Tensordyne Napier AI Processor Announced with Logarithmic Math
ServeTheHome — tensordyne Napier is a new AI accelerator targeting the math behind AI inference and its own 72 accelerator architecture The post Tensordyne Napier AI Processor Announced with Logarithmic Math
For now, Napier is still a taped-out chip and 2027 system roadmap, so the big question is whether the performance and software claims survive contact with real deployments. Tensordyne is positioning Napier as a way to attack both the speed and the cost of AI inference. Instead of building only around more conventional matrix-multiply resources, the company says its logarithmic math approach turns multiplication operations into additions. Adders are smaller and generally lower-power than multipliers, so the promise is more useful silicon area for memory and better system balance. To that end, it is announcing an ecosystem to not just have a chip, but a cluster architecture. That matters because a lot of today’s AI infrastructure discussion is no longer just about peak accelerator TOPS or FLOPS. Long-context inference, agentic workflows, and mixture-of-experts models can become constrained by memory, interconnect, decode throughput, rack power, and cooling. Tensordyne’s argument is that a more balanced chip and rack design can deliver more tokens per rack and more tokens per megawatt than current high-end alternatives. Tensordyne compares its TDN72 cluster against larger multi-rack configurations for two-trillion-parameter GPT MoE models. In that comparison, the company says one 120kW TDN72 rack can reach 1,300 tokens per second per user, while NVIDIA and Groq require nine racks and 1.5MW, and AWS plus Cerebras require fourteen racks and 800kW. Those comparisons are attention-grabbing, but Tensordyne is announcing a product at this point.
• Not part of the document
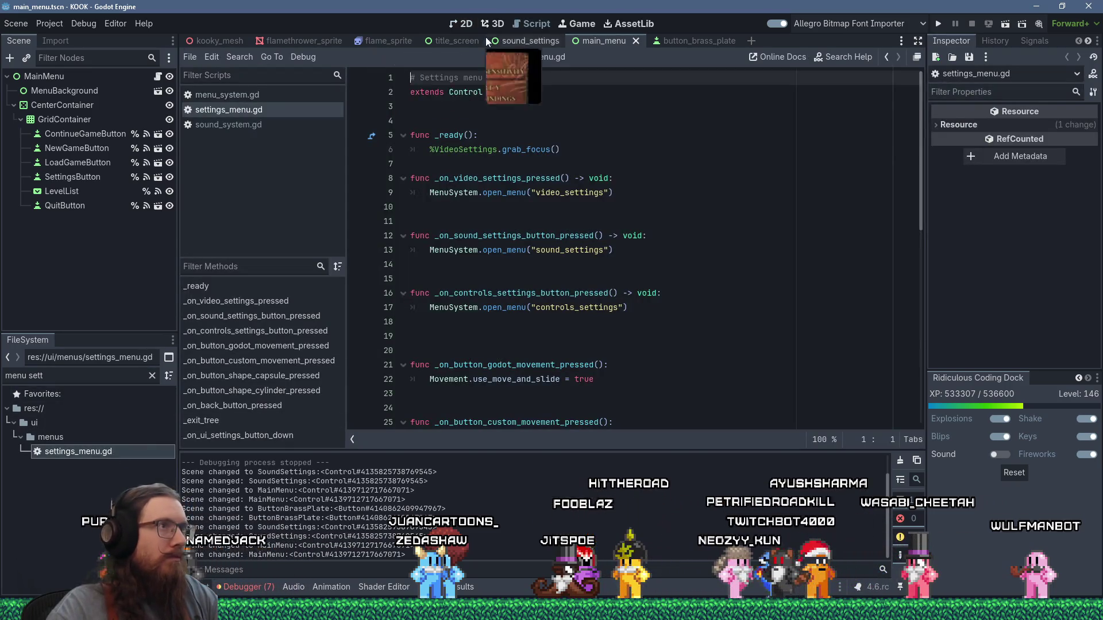
left_click(132, 374)
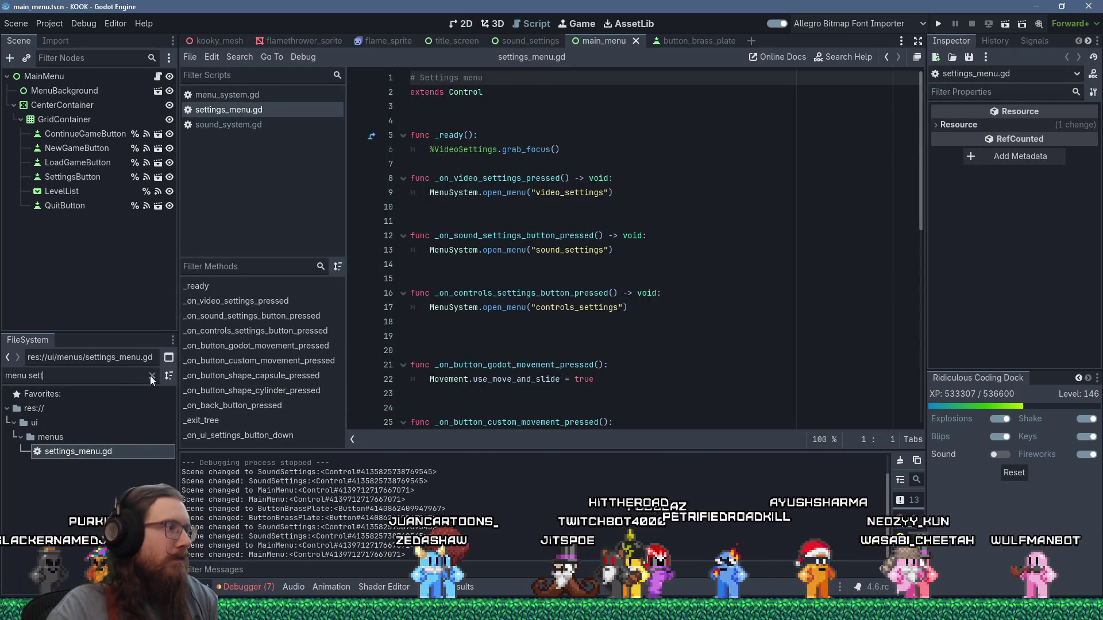
left_click(152, 375)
A full TDN72 system is designed around 72 accelerators, 68 petaflops of total compute, and 42TB of HBM. Tensordyne says its capacity is aimed at models with up to 10 trillion to 20 trillion parameters, where the memory footprint and expert routing become major system-level challenges. This is also where rack-scale design matters, since simply adding accelerators does not help if the interconnect, memory, power, or cooling infrastructure becomes the limiting factor. Napier itself is a 3nm TSMC chip with 138 billion transistors.